Scientists at the University Medical Center Göttingen have upended decades of conventional wisdom about atrial fibrillation, revealing that the condition damages both chambers of the heart far more severely than previously understood. Until this discovery, researchers and cardiologists focused almost exclusively on the left atrium as the site of disease—but the new findings show that the right atrium undergoes equally profound changes, transforming how doctors may need to approach treatment.
Atrial fibrillation, the most common persistent heart rhythm disorder worldwide, affects approximately 1.8 million people in Germany alone. The condition causes chaotic electrical activity in the heart's atria, resulting in irregular and often dangerously fast heartbeats. Patients typically experience palpitations, shortness of breath, reduced physical performance, and exhaustion. While some forms of atrial fibrillation resolve on their own, the persistent variant is far more problematic—it doesn't disappear and leads to progressive structural damage that significantly increases the risk of stroke, heart failure, and premature death.
For decades, the hunt for effective treatments centered on the left atrium and the pulmonary veins that feed into it, long identified as the primary triggers of arrhythmia. But a research team led by Prof. Dr. Niels Voigt, Professor of Molecular Pharmacology at UMG, along with Dr. Christof Lenz and postdoctoral researcher Dr. Aiste Liutkute, decided to investigate whether the right atrium might also be affected. Their findings, published in the journal Cardiovascular Research, revealed something striking: the right atrium undergoes profound remodeling that increasingly mirrors the damage seen in the left.
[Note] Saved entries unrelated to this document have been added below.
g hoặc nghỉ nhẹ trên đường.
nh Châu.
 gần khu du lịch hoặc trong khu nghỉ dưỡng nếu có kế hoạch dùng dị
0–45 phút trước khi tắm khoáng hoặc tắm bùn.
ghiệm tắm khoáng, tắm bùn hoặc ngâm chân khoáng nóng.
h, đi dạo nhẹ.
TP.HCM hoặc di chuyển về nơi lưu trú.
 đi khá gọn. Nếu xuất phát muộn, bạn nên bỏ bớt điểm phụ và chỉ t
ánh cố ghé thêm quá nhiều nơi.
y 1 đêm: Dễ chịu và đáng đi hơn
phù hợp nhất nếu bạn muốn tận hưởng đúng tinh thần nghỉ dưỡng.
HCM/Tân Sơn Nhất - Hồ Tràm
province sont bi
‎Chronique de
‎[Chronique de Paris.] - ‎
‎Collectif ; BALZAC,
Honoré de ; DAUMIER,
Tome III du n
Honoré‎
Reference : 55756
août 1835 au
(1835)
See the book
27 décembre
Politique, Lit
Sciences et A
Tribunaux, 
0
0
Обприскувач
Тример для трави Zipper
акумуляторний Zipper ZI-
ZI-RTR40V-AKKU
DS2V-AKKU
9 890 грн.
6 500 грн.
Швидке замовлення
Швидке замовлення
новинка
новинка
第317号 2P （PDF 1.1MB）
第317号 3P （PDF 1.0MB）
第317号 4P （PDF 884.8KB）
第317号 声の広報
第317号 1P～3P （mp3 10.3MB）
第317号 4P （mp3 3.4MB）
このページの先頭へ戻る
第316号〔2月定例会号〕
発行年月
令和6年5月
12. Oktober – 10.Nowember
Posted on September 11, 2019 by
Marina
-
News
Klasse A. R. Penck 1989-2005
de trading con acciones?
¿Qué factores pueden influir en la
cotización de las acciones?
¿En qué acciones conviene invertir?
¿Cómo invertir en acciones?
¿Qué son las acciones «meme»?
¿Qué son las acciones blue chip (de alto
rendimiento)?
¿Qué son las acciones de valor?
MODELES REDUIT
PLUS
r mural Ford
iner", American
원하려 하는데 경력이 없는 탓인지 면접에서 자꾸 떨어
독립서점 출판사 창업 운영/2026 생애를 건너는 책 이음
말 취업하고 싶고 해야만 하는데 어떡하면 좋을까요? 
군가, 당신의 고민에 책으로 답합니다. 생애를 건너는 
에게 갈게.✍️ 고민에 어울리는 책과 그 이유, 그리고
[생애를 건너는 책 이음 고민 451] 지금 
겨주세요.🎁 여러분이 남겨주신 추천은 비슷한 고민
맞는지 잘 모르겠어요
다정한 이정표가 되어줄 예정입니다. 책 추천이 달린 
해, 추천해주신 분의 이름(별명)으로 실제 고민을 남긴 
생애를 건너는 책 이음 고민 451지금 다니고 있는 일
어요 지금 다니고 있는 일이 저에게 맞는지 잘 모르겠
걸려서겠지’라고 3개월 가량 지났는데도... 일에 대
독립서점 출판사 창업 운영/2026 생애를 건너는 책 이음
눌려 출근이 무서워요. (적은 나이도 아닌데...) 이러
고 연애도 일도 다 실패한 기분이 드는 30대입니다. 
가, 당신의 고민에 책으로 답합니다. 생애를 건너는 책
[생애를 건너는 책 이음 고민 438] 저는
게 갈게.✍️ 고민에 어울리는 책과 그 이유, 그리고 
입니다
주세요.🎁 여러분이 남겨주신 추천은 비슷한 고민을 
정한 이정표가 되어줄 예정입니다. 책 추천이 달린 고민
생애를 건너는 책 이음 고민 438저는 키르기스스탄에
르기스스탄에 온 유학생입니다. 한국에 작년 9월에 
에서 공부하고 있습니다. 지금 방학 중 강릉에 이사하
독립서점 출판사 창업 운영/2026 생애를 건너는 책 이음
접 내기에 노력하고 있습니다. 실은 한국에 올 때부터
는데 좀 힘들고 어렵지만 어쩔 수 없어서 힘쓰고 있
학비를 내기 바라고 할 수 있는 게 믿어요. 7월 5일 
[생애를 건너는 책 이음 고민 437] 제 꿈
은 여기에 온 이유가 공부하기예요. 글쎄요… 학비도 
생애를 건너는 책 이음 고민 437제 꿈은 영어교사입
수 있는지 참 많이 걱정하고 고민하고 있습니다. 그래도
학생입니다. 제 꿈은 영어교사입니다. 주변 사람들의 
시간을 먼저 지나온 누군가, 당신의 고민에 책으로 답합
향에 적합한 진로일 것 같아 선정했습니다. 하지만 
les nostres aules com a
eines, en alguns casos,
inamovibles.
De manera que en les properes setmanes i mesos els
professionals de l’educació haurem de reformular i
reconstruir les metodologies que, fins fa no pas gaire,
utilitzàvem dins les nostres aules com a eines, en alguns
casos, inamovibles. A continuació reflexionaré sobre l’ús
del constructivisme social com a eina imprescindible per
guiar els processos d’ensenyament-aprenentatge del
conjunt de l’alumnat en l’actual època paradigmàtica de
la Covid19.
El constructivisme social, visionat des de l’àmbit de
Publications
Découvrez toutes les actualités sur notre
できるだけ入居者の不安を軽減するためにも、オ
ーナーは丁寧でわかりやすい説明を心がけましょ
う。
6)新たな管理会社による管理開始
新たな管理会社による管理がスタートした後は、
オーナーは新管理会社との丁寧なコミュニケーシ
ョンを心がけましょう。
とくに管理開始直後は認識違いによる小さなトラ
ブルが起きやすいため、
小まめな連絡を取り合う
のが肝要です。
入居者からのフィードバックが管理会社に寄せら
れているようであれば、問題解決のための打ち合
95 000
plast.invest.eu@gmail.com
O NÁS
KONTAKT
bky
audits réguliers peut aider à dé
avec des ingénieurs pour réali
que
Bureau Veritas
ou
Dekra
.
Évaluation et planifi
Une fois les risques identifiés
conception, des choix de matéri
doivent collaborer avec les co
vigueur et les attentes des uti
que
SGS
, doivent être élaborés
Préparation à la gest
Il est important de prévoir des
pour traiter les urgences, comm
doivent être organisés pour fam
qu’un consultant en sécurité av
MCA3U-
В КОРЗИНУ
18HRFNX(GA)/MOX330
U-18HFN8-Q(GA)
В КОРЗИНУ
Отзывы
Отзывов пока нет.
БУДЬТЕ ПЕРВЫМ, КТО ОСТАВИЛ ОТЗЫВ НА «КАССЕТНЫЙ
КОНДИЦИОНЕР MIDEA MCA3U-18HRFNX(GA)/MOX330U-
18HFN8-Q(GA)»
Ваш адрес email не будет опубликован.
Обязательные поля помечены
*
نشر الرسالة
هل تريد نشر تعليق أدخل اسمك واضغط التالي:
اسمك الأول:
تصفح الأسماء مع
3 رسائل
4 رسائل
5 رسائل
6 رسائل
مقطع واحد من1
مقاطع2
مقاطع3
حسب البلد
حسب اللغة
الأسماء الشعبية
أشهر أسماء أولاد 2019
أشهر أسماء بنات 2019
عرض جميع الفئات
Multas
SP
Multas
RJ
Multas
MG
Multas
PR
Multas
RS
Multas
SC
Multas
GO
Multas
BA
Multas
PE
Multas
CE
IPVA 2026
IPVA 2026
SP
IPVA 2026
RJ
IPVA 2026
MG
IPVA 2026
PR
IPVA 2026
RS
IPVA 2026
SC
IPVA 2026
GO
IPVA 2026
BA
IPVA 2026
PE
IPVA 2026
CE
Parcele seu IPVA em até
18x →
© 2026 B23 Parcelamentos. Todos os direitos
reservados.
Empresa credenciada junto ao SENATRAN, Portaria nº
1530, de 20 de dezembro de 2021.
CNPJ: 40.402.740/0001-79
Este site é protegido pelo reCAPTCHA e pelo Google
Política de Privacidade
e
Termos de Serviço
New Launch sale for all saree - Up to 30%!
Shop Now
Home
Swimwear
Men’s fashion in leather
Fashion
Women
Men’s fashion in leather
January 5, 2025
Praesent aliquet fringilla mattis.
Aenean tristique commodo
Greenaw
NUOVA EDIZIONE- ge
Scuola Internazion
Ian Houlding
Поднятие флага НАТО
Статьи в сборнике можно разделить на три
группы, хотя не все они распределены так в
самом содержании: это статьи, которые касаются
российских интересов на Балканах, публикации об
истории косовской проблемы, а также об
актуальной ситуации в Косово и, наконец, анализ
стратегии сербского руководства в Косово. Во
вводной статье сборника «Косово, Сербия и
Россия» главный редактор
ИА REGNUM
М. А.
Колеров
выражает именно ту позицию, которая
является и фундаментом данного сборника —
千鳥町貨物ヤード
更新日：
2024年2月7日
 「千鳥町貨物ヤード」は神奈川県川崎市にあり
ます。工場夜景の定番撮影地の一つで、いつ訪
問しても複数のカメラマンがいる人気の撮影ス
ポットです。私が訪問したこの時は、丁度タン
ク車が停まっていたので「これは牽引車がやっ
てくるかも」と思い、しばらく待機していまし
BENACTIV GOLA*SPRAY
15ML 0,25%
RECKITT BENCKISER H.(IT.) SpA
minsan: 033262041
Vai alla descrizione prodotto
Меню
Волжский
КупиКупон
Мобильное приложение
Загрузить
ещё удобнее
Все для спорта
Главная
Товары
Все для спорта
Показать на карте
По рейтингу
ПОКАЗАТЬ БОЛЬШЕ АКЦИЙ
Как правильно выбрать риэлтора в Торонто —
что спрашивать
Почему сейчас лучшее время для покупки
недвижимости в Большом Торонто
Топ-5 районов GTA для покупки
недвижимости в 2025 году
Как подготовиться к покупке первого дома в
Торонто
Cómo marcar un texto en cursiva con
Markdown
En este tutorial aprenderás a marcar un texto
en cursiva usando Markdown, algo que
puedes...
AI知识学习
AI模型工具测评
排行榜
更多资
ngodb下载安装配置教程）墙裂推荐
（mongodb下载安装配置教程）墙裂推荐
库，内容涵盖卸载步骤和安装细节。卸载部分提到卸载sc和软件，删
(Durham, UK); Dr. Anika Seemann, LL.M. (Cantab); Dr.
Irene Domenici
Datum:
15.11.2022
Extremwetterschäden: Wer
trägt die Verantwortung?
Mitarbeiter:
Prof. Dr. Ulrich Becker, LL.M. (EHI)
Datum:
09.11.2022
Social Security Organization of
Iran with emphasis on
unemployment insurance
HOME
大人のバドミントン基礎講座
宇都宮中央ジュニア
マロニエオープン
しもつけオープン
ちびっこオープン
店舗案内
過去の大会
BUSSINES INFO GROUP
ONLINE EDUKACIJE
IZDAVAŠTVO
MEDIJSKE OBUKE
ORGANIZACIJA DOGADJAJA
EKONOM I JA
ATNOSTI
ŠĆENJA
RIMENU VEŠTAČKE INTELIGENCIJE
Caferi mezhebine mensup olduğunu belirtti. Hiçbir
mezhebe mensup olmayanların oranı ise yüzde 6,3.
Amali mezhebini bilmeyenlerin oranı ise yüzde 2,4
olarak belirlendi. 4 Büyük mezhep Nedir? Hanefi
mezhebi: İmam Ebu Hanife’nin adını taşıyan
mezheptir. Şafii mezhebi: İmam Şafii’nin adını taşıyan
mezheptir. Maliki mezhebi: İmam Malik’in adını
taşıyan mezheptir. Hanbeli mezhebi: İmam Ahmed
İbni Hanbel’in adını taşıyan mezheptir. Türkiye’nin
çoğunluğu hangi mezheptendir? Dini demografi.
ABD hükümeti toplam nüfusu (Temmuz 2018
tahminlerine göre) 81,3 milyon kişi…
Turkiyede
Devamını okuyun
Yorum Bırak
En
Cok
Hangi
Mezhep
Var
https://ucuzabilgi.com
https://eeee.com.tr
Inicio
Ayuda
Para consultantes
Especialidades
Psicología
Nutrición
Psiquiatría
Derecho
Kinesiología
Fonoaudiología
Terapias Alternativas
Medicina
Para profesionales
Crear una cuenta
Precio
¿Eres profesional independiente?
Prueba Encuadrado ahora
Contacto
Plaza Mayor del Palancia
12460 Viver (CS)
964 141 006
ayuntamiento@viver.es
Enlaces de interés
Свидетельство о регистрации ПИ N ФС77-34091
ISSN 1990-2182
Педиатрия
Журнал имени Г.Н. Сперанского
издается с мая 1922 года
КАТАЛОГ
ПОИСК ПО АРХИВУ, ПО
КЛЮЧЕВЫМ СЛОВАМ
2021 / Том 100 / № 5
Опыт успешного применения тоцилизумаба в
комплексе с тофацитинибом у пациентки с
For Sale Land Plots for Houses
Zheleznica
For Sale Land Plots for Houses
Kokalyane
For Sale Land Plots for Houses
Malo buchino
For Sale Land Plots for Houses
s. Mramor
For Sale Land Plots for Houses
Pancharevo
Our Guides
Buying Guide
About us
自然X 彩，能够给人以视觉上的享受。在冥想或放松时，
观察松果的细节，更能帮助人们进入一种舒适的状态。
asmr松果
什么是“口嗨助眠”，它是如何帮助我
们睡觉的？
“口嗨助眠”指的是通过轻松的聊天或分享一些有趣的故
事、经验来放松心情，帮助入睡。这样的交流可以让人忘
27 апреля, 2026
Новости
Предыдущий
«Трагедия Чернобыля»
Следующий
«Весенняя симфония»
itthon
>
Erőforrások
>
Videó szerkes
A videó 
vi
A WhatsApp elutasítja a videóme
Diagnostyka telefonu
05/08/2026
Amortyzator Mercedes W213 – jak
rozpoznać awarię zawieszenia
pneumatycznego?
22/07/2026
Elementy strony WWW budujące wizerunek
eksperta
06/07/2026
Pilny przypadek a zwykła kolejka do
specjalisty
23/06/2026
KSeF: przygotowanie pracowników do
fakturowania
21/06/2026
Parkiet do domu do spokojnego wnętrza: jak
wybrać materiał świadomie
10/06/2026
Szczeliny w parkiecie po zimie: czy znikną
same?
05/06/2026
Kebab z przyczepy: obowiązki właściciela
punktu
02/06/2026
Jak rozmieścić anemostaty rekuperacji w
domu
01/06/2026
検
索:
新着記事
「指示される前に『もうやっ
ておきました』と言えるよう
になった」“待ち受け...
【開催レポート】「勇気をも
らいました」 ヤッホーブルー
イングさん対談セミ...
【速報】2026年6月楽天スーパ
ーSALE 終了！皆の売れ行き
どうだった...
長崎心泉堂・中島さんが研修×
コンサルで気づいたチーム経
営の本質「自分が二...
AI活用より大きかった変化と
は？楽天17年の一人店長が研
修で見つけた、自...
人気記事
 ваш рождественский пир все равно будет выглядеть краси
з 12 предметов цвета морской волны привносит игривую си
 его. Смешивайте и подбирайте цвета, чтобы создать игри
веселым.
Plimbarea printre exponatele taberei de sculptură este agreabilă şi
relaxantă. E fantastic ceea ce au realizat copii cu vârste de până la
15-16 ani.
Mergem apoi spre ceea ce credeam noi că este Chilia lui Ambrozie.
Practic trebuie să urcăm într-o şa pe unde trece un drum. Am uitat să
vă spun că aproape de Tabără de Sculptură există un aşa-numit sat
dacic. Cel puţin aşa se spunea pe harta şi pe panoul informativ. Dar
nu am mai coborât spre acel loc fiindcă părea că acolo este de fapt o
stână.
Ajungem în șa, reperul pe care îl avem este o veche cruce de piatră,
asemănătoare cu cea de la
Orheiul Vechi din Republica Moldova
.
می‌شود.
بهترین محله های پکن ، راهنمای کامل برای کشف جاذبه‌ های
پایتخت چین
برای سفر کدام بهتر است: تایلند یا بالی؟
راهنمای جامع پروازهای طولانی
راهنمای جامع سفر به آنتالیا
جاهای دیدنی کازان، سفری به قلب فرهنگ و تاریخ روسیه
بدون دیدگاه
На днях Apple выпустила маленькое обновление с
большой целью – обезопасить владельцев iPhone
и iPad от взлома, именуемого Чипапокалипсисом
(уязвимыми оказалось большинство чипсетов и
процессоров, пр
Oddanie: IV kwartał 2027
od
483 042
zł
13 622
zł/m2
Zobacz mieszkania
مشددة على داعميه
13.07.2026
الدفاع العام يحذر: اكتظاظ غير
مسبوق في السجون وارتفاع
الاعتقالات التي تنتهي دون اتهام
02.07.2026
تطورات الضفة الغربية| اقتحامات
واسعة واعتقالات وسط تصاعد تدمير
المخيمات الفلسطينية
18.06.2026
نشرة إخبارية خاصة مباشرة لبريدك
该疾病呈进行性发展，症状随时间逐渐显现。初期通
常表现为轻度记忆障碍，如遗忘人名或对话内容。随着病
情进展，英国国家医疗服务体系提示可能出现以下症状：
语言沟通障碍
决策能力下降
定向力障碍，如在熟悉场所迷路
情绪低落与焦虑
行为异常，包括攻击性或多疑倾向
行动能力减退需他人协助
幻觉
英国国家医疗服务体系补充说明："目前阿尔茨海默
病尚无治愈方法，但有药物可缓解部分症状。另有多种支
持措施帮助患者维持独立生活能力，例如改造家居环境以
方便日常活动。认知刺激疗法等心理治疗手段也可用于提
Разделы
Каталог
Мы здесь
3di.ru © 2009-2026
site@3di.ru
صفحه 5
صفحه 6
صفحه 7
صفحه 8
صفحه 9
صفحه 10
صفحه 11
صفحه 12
The team analyzed tissue samples collected from both atria during heart surgery in patients with persistent atrial fibrillation, comparing them with healthy control samples from non-transplanted donor hearts. Using state-of-the-art mass spectrometry—a high-resolution analytical method that identifies and quantifies molecules with precision—the scientists examined thousands of proteins simultaneously to map disease-related changes. They created the first comprehensive reference library of the human heart proteome and supplemented their findings with microscopic examination of tissue scarring, biochemical confirmation of protein changes, and blood markers indicating cardiac stress.
The results were unambiguous. In both the right and left atria, the researchers found increased tissue scarring, a breakdown of critical heart muscle structures, and clear signs of cellular stress and remodeling. These changes fundamentally impair the normal electrical signaling required for the heart to beat in rhythm. "The results suggest that persistent atrial fibrillation must be understood as a disease of both atria," said Dr. Liutkute, the study's first author. This insight could explain why established therapies so often fail to produce lasting results in long-standing cases—current treatments have been targeting only half the problem.
The implications are significant. Dr. Lenz noted that existing therapeutic procedures focus primarily on the left atrium, but the team's data suggest that in the future, both atria may need to be taken into account to a greater extent. This reframing could reshape clinical practice, pushing cardiologists to develop more comprehensive approaches that address the disease as it actually manifests: a condition affecting the entire dual-chambered system rather than a localized dysfunction. For the millions living with atrial fibrillation, this new understanding offers hope that more effective treatments may finally be within reach.